Disney stock fell 2.98% on Monday, its steepest decline in 2020, following the Shanghai and Hong Kong parks shutting down. The timing of the shutdowns couldn’t be worse for Disney’s parks and resort business. The shutdown comes during the Lunar New Year holiday. Usually, parks draw the largest crowds during this period.

In addition to missing park and resort sales during the Lunar New Year, Disney will refund customers who purchased tickets in advance.

No one knows when Disney will reopen the parks for business as the coronavirus continues to spread. British Airways stopped flights between the UK and China due to the virus outbreak. Meanwhile, Chinese authorities have placed cities at the center of the coronavirus outbreak on lockdown. The lockdown minimizes movement and restricts business.

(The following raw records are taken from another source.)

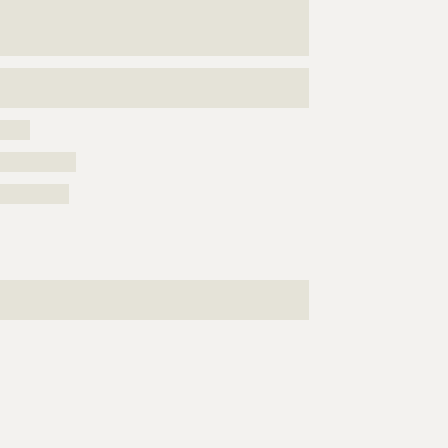
???????????????????????????????????????????????????
???????????????????????????????????????????????????
????????????
???????????????????????????????????????????????????
???????
?????
???????????
??????????
???????????????????????????????????????????????????
???????????????????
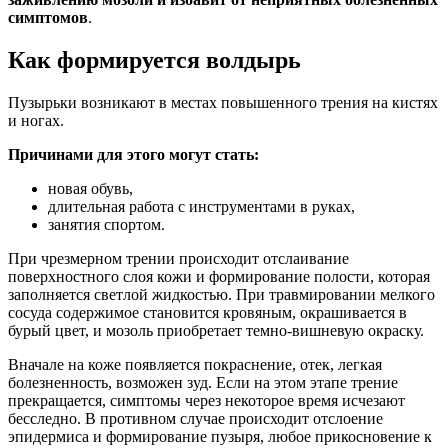
симптомов
.
Как формируется волдырь
Пузырьки возникают в местах повышенного трения на кистях
и ногах.
Причинами для этого могут стать:
новая обувь,
длительная работа с инструментами в руках,
занятия спортом.
При чрезмерном трении происходит отслаивание
поверхностного слоя кожи и формирование полости, которая
заполняется светлой жидкостью. При травмировании мелкого
сосуда содержимое становится кровяным, окрашивается в
бурый цвет, и мозоль приобретает темно-вишневую окраску.
Вначале на коже появляется покраснение, отек, легкая
болезненность, возможен зуд. Если на этом этапе трение
прекращается, симптомы через некоторое время исчезают
бесследно. В противном случае происходит отслоение
эпидермиса и формирование пузыря, любое прикосновение к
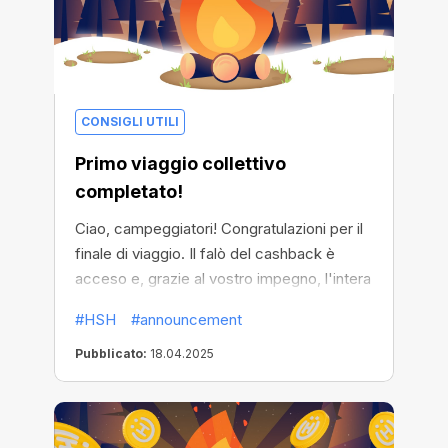
CONSIGLI UTILI
Primo viaggio collettivo
completato!
Ciao, campeggiatori! Congratulazioni per il
finale di viaggio. Il falò del cashback è
acceso e, grazie al vostro impegno, l'intera
comunità ne ha sentito il calore. Ora tutti
#HSH
#announcement
possono usufruire di X5 cashback su tutti
gli acquisti.
Pubblicato:
18.04.2025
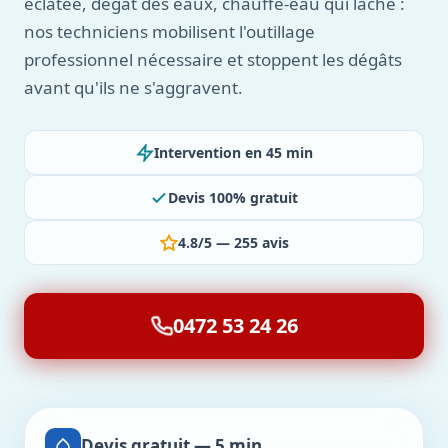
éclatée, dégât des eaux, chauffe-eau qui lâche :
nos techniciens mobilisent l'outillage
professionnel nécessaire et stoppent les dégâts
avant qu'ils ne s'aggravent.
Intervention en 45 min
Devis 100% gratuit
4.8/5 — 255 avis
0472 53 24 26
Devis gratuit — 5 min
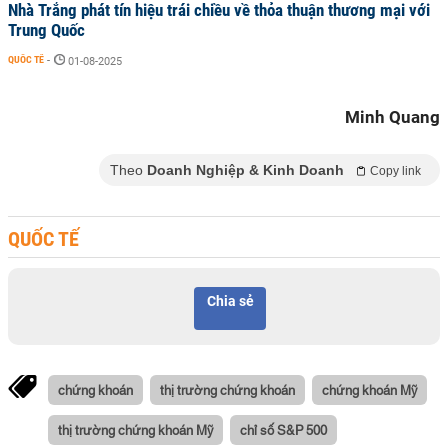
Nhà Trắng phát tín hiệu trái chiều về thỏa thuận thương mại với
Trung Quốc
QUỐC TẾ
-
01-08-2025
Minh Quang
Theo
Doanh Nghiệp & Kinh Doanh
Copy link
QUỐC TẾ
Chia sẻ
chứng khoán
thị trường chứng khoán
chứng khoán Mỹ
thị trường chứng khoán Mỹ
chỉ số S&P 500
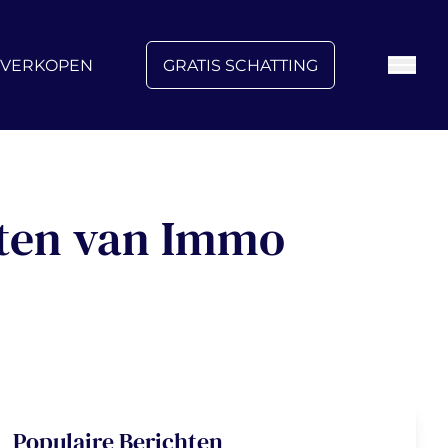
FAQ
Blog
Over ons
Vacatures
Contact
VERKOPEN
GRATIS SCHATTING
rten van Immo
Populaire Berichten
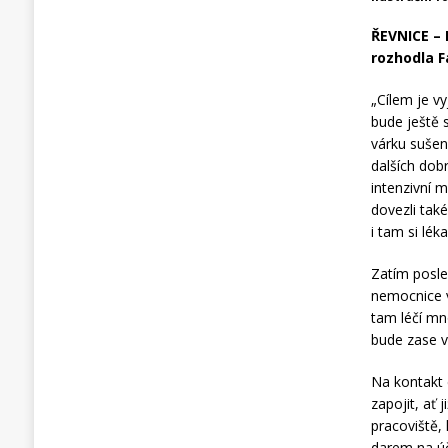
ŘEVNICE – 
rozhodla F
„Cílem je vy
bude ještě 
várku sušene
dalších dobr
intenzivní 
dovezli tak
i tam si lék
Zatím posle
nemocnice v
tam léčí mn
bude zase v
Na kontakt 
zapojit, ať
pracoviště,
darem na úč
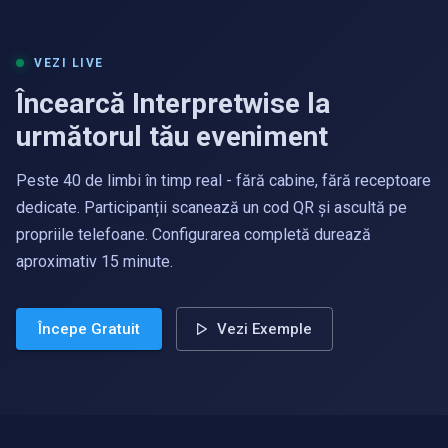
VEZI LIVE
Încearcă Interpretwise la
următorul tău eveniment
Peste 40 de limbi în timp real - fără cabine, fără receptoare
dedicate. Participanții scanează un cod QR și ascultă pe
propriile telefoane. Configurarea completă durează
aproximativ 15 minute.
Începe Gratuit
Vezi Exemple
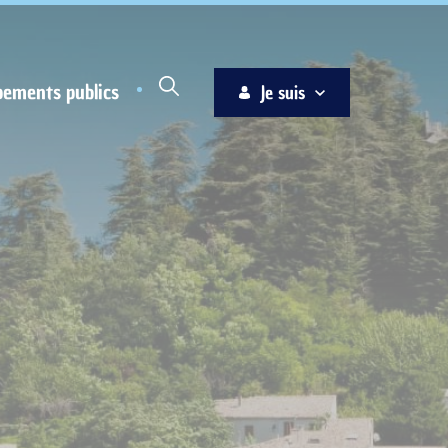
pements publics
Je suis
Habitant
Associations
Jeune
Entreprise
Ainé
Nouvel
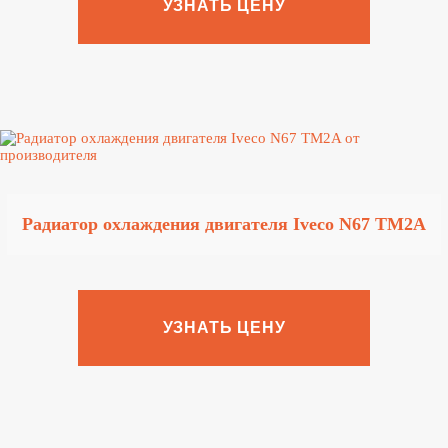
УЗНАТЬ ЦЕНУ
Радиатор охлаждения двигателя Iveco N67 TM2A
УЗНАТЬ ЦЕНУ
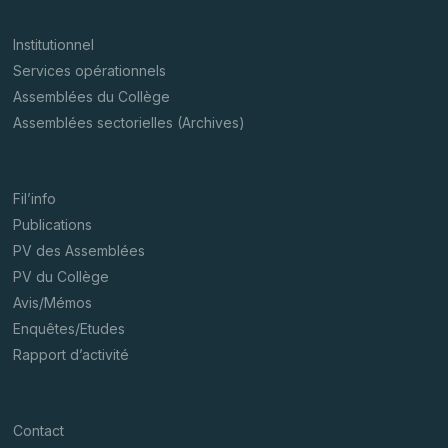
Institutionnel
Services opérationnels
Assemblées du Collège
Assemblées sectorielles (Archives)
Fil’info
Publications
PV des Assemblées
PV du Collège
Avis/Mémos
Enquêtes/Etudes
Rapport d’activité
Contact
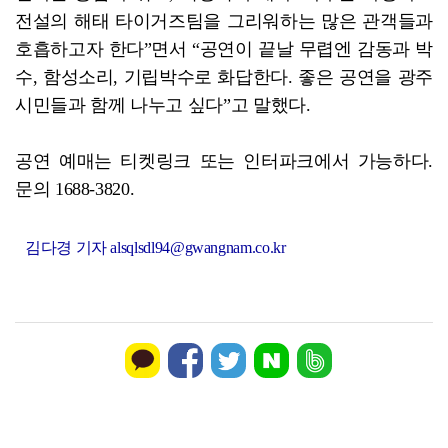
전설의 해태 타이거즈팀을 그리워하는 많은 관객들과
호흡하고자 한다”면서 “공연이 끝날 무렵엔 감동과 박
수, 함성소리, 기립박수로 화답한다. 좋은 공연을 광주
시민들과 함께 나누고 싶다”고 말했다.
공연 예매는 티켓링크 또는 인터파크에서 가능하다.
문의 1688-3820.
김다경 기자 alsqlsdl94@gwangnam.co.kr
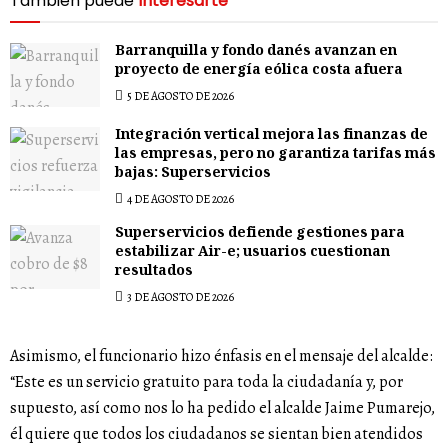
También puede
Interesarte
Barranquilla y fondo danés avanzan en
proyecto de energía eólica costa afuera
5 DE AGOSTO DE 2026
Integración vertical mejora las finanzas de
las empresas, pero no garantiza tarifas más
bajas: Superservicios
4 DE AGOSTO DE 2026
Superservicios defiende gestiones para
estabilizar Air-e; usuarios cuestionan
resultados
3 DE AGOSTO DE 2026
Asimismo, el funcionario hizo énfasis en el mensaje del alcalde:
“Este es un servicio gratuito para toda la ciudadanía y, por
supuesto, así como nos lo ha pedido el alcalde Jaime Pumarejo,
él quiere que todos los ciudadanos se sientan bien atendidos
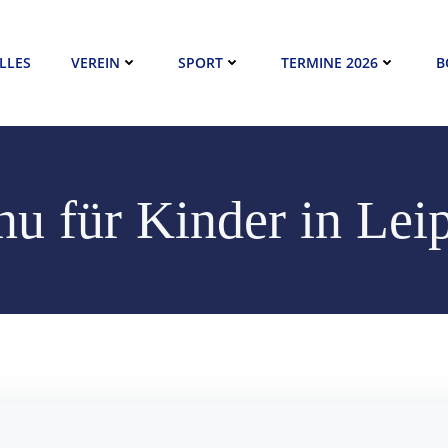
LLES
VEREIN
SPORT
TERMINE 2026
B
u für Kinder in Lei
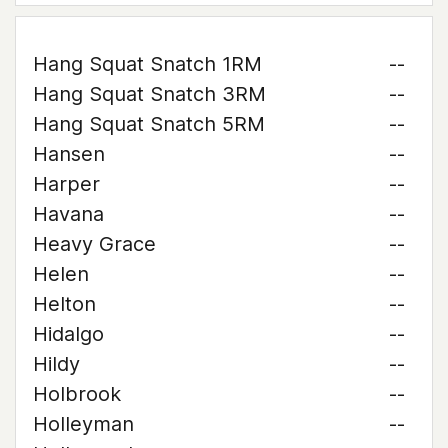
Hang Squat Snatch 1RM
--
Hang Squat Snatch 3RM
--
Hang Squat Snatch 5RM
--
Hansen
--
Harper
--
Havana
--
Heavy Grace
--
Helen
--
Helton
--
Hidalgo
--
Hildy
--
Holbrook
--
Holleyman
--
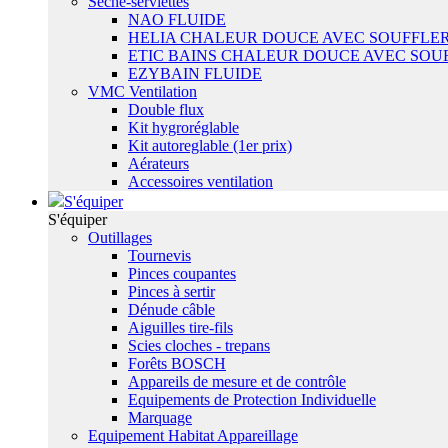
Sêche-serviettes
NAO FLUIDE
HELIA CHALEUR DOUCE AVEC SOUFFLER
ETIC BAINS CHALEUR DOUCE AVEC SOU
EZYBAIN FLUIDE
VMC Ventilation
Double flux
Kit hygroréglable
Kit autoreglable (1er prix)
Aérateurs
Accessoires ventilation
S'équiper
S'équiper
Outillages
Tournevis
Pinces coupantes
Pinces à sertir
Dénude câble
Aiguilles tire-fils
Scies cloches - trepans
Forêts BOSCH
Appareils de mesure et de contrôle
Equipements de Protection Individuelle
Marquage
Equipement Habitat Appareillage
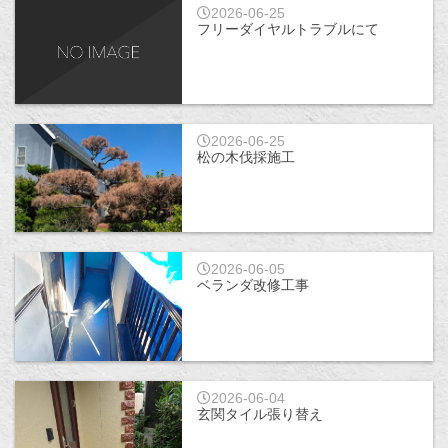
2026-06-25
フリーダイヤルトラブルにて
2026-06-25
松の木伐採施工
2026-06-05
ベランダ改修工事
2026-06-04
玄関タイル張り替え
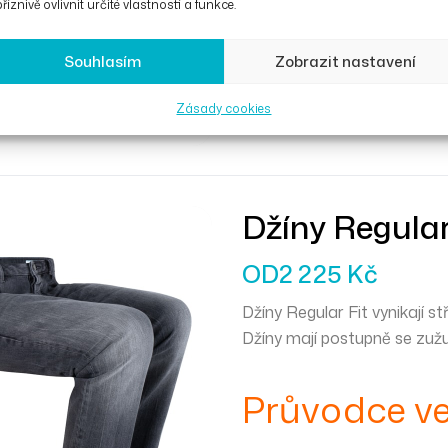
říznivě ovlivnit určité vlastnosti a funkce.
Souhlasím
Zobrazit nastavení
Výběr Možností
Zásady cookies
Džíny Regular
OD
2 225
Kč
Džíny Regular Fit vynikají s
Džíny mají postupně se zužují
Průvodce ve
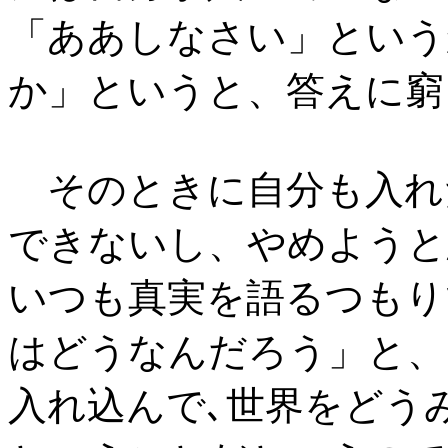
「ああしなさい」という
か」というと、答えに窮
そのときに自分も入れ
できないし、やめようと
いつも真実を語るつもり
はどうなんだろう」と、
入れ込んで､世界をどう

Amid the Disneyland shutdown, the company was already struggling due to protests in Hong Kong. Months of anti-government protests in Hong Kong reduced the visits to Disneyland and put the company under political pressure. In the fourth quarter of fiscal 2019, Disney’s operating profit from the Hong Kong park fell by $55 million. Disney will report its earnings for the first quarter of fiscal 2020 today. The company is bracing for a decline of $80 million in the Hong Kong Disneyland’s operating profit. If the unrest continues, Disney is concerned that the profit from the Hong Kong park could fall by $275 million in fiscal 2020.

Meanwhile, the Hong Kong government is pressuring Disney to give up some land for a housing project.

Parks and resort business is a major income source

Disney’s parks and resort business generated $26.2 billion in revenue and $6.8 billion in operating profit in fiscal 2019. Therefore, the segment contributed 37% and 46% of Disney’s total revenue and operating profit, respectively.

Disney stock has fallen 4.33% year-to-date. The stock gained last year due to the launch of the Disney+ video service.